● **HOW TO COMPLETE THIS TASK**
Produce a verbatim copy of the data below that contains no pictures.
#### MATERIAL PROVIDED
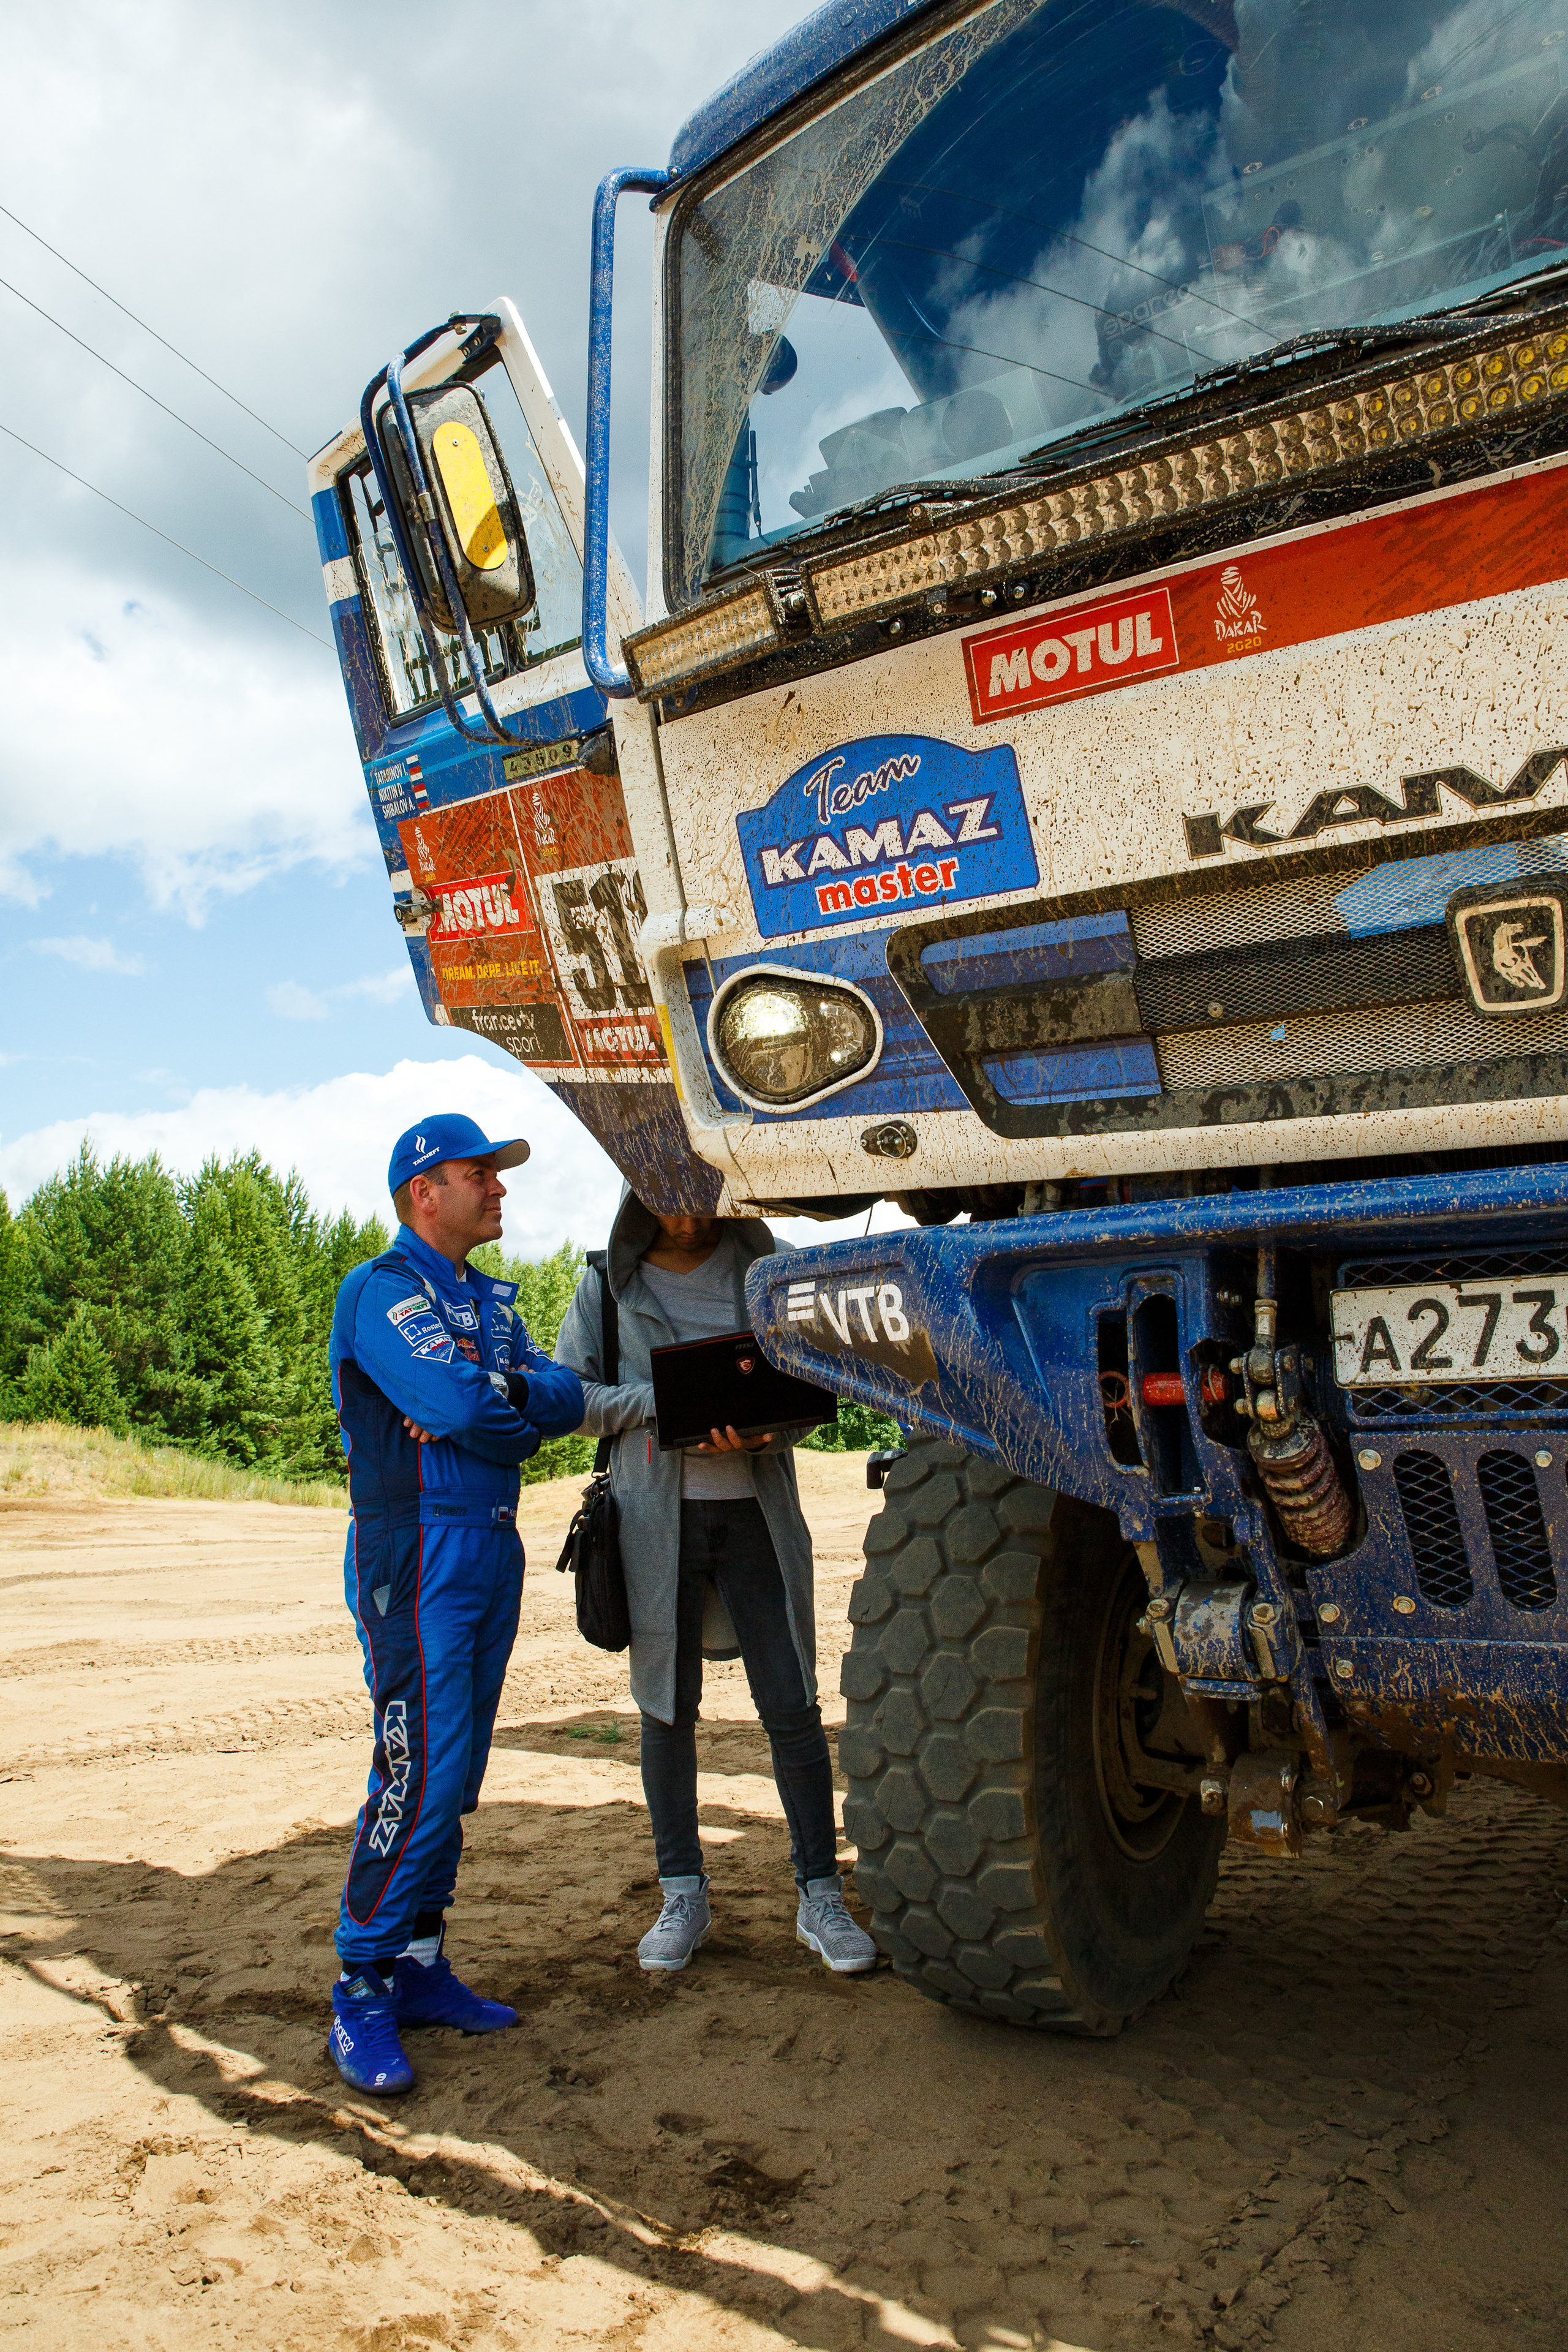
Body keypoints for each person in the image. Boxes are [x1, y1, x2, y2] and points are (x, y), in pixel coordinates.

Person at [325, 1113, 584, 2095]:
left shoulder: (485, 1303)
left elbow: (562, 1398)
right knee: (419, 1771)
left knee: (460, 1773)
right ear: (423, 1191)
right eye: (480, 1173)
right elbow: (470, 1411)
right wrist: (493, 1406)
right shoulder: (383, 1290)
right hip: (417, 1548)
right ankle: (360, 1983)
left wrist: (494, 1394)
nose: (500, 1187)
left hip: (491, 1542)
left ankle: (421, 1965)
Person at [554, 1189, 876, 1977]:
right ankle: (682, 1894)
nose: (690, 1224)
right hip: (653, 1526)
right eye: (670, 1208)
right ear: (637, 1197)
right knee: (666, 1710)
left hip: (758, 1520)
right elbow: (570, 1399)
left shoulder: (773, 1272)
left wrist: (768, 1431)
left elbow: (818, 1384)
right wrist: (665, 1404)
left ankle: (821, 1894)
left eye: (703, 1206)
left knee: (792, 1706)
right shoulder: (606, 1284)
########
● **TASK RESULT**
Body keypoints for each person in the image. Boxes are [x1, y1, x2, y2] and points are (x, y), in pixel coordinates.

Person at [325, 1113, 584, 2095]:
left shoulder: (485, 1303)
left elbow: (562, 1398)
right knee: (419, 1771)
left knee: (460, 1773)
right ear: (423, 1191)
right eye: (480, 1173)
right elbow: (470, 1411)
right wrist: (493, 1406)
right shoulder: (383, 1290)
right hip: (417, 1548)
right ankle: (360, 1983)
left wrist: (494, 1394)
nose: (500, 1187)
left hip: (491, 1542)
left ankle: (421, 1965)
Person at [554, 1189, 876, 1977]:
right ankle: (682, 1894)
nose: (690, 1224)
right hip: (653, 1526)
right eye: (670, 1208)
right ear: (637, 1197)
right knee: (666, 1710)
left hip: (758, 1520)
right elbow: (570, 1399)
left shoulder: (773, 1272)
left wrist: (768, 1431)
left elbow: (818, 1384)
right wrist: (665, 1404)
left ankle: (821, 1894)
left eye: (703, 1206)
left knee: (792, 1706)
right shoulder: (606, 1284)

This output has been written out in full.